Undeveloped rolls of film, under my bed. Faces emerge from the liquid dark. Memories I forgot I had remember me. Jet lag pushes now into the past, the past into the now. I am here. India rising indeed.

The children are with me this time. Where did they come from? The seven years between this visit and the last are soft drinks fizzing and cutting the sweet scented jolt of whiskey I have been longing for. The India I have been keeping in my heart looks back at the real self she is the reflection of, and is pleased, “The years have been good to you.”

3am silence has begun to crumble as four year old and six year old tummies remember that it’s dinner time half a world away.

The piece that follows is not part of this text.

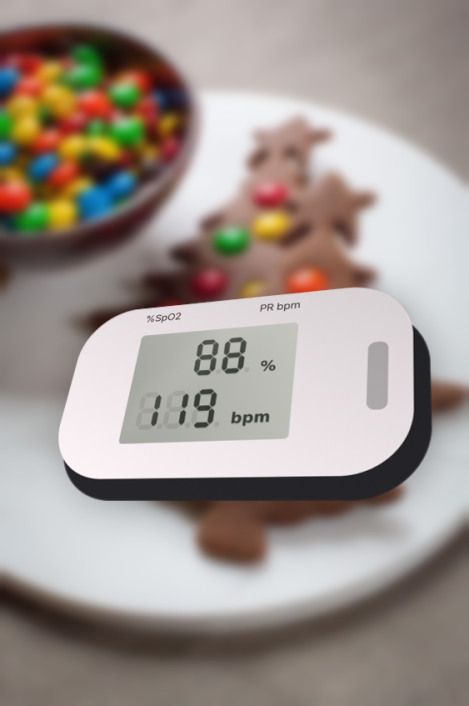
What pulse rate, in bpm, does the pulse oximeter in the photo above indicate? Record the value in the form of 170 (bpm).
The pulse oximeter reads 119 (bpm)
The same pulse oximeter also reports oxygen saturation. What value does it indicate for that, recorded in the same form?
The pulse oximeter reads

As I pad quietly into foreign yet familiar kitchen to forage for pre-dawn here/evening there sustenance, memories of awakenings past prickle across my brow. I used to keep quiet, tell no one, wake no one, brain whirling, stomach howling, when it was I who was American grandchild come home. No close in age sibling to share my ravenous insomnia.

Already this is different for them, because they have each other. And because I am here. I know what this is like, the fear–love pull of roots on far flung branchlets. They are emboldened because I am here to anchor. Already they have giggled, snuggled, checkered, ribboned, and serenaded their ways into my Indian family’s loving embrace. Fed by hand, carried on tall uncle shoulders-newly anointed Prince and Princess.

Whether or not they remember, they will never forget. I never did.